## THE TASK
Look through the entries below. Report each line that has the word "linecap" in it.

(Stored data entries)
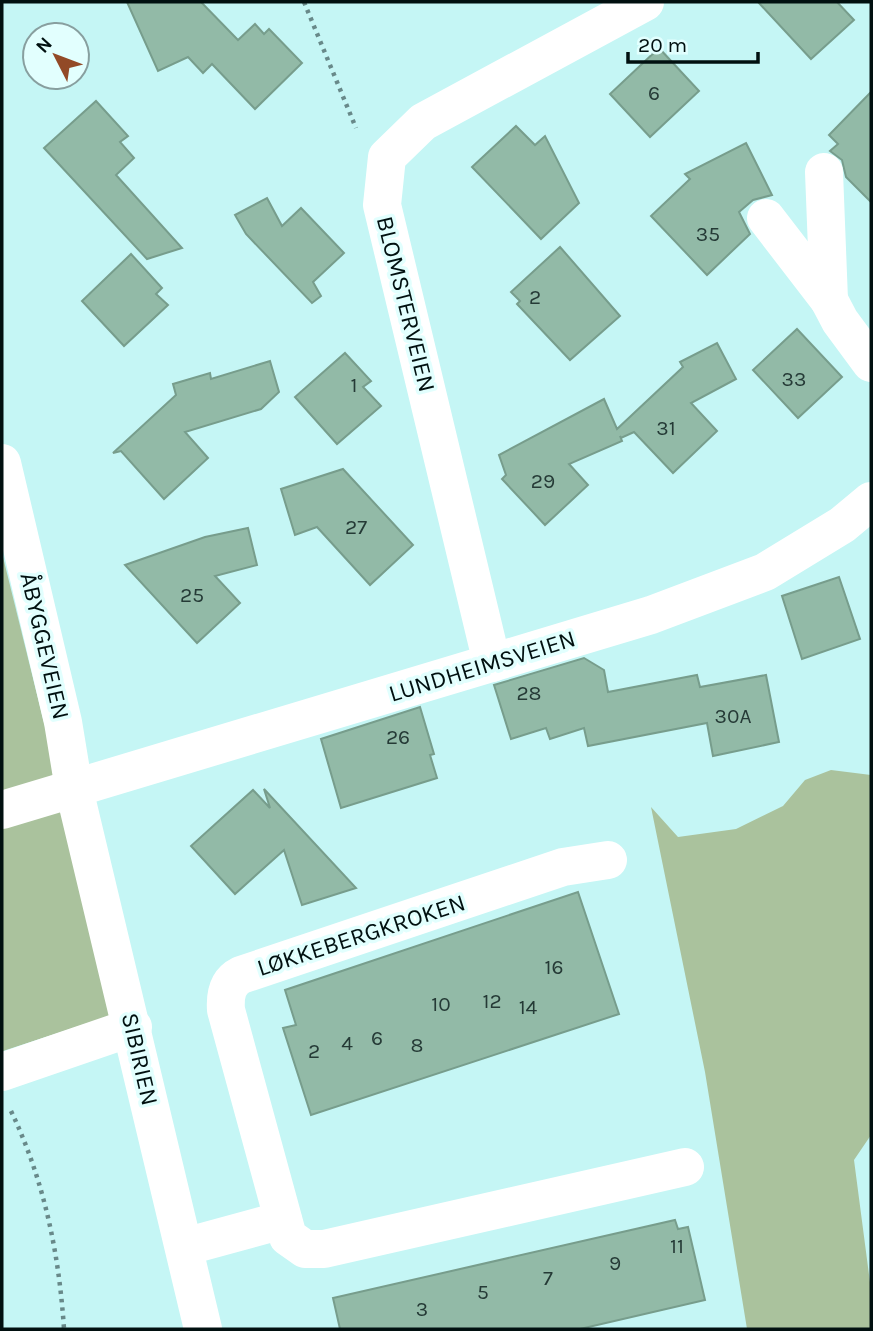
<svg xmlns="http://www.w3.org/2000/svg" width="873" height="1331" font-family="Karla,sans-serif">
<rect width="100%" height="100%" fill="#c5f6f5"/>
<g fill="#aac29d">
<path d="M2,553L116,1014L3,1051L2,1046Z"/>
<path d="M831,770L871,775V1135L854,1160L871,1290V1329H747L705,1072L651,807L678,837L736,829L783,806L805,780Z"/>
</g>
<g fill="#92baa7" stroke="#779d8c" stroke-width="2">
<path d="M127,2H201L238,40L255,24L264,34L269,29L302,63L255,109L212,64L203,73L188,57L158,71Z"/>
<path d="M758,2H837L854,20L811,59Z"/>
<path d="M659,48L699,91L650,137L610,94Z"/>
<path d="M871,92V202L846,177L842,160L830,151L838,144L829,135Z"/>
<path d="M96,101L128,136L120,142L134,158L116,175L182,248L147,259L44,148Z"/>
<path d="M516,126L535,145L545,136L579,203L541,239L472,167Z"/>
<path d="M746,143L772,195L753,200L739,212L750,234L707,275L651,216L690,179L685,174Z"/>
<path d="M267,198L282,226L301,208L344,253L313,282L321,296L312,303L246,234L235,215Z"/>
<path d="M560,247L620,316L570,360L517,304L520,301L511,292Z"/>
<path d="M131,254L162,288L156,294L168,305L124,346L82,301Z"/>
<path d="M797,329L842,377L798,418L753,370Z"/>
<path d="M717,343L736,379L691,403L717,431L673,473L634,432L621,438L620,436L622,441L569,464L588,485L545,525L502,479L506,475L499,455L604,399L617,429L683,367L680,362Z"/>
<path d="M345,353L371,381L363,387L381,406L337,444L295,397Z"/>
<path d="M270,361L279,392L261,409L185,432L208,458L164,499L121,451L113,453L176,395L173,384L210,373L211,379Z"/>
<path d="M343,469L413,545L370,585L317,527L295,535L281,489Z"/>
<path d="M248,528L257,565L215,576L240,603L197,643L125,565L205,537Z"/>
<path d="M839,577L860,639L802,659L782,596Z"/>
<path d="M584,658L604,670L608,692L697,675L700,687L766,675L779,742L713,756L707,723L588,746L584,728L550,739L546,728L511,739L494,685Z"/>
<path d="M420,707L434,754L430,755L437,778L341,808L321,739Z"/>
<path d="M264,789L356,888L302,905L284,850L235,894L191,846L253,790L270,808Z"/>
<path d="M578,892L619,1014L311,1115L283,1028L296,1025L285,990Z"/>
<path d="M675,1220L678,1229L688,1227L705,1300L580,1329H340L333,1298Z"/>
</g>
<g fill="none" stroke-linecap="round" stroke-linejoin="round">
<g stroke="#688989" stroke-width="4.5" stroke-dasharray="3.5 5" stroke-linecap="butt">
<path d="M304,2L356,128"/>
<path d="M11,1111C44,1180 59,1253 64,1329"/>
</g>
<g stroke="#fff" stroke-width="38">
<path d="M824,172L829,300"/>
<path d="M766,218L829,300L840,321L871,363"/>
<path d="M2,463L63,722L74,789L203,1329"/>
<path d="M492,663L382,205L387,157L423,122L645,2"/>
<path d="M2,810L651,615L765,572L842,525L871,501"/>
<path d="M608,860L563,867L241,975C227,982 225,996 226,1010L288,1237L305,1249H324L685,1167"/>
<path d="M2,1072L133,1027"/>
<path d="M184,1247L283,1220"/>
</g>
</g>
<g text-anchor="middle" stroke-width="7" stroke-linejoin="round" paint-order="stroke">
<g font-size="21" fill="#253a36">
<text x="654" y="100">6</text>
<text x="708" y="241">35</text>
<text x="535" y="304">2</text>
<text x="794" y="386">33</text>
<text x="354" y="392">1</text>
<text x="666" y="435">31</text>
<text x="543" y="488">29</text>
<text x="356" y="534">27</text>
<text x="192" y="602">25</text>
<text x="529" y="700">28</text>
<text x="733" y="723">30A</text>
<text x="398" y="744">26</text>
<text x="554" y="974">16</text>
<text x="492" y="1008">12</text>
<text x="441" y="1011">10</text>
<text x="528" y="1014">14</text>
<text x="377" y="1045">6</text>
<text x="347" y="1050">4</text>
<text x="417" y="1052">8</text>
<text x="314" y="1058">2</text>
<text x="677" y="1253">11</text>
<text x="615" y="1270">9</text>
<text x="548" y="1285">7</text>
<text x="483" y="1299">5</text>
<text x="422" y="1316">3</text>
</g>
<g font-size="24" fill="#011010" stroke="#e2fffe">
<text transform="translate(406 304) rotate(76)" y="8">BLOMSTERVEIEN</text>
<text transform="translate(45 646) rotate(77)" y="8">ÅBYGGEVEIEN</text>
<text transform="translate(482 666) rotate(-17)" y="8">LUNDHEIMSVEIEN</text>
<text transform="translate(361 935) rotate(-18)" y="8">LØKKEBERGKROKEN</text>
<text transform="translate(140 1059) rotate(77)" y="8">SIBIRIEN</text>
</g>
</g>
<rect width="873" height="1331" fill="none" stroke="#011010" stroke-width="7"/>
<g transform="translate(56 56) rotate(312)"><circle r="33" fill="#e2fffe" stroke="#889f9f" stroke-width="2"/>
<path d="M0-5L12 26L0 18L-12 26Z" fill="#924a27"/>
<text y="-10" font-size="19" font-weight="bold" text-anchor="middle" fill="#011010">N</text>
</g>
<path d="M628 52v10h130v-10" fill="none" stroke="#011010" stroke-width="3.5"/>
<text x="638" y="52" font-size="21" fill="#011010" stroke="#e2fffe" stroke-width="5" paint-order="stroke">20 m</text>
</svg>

## EXERCISE OUTPUT
<g fill="none" stroke-linecap="round" stroke-linejoin="round">
<g stroke="#688989" stroke-width="4.5" stroke-dasharray="3.5 5" stroke-linecap="butt">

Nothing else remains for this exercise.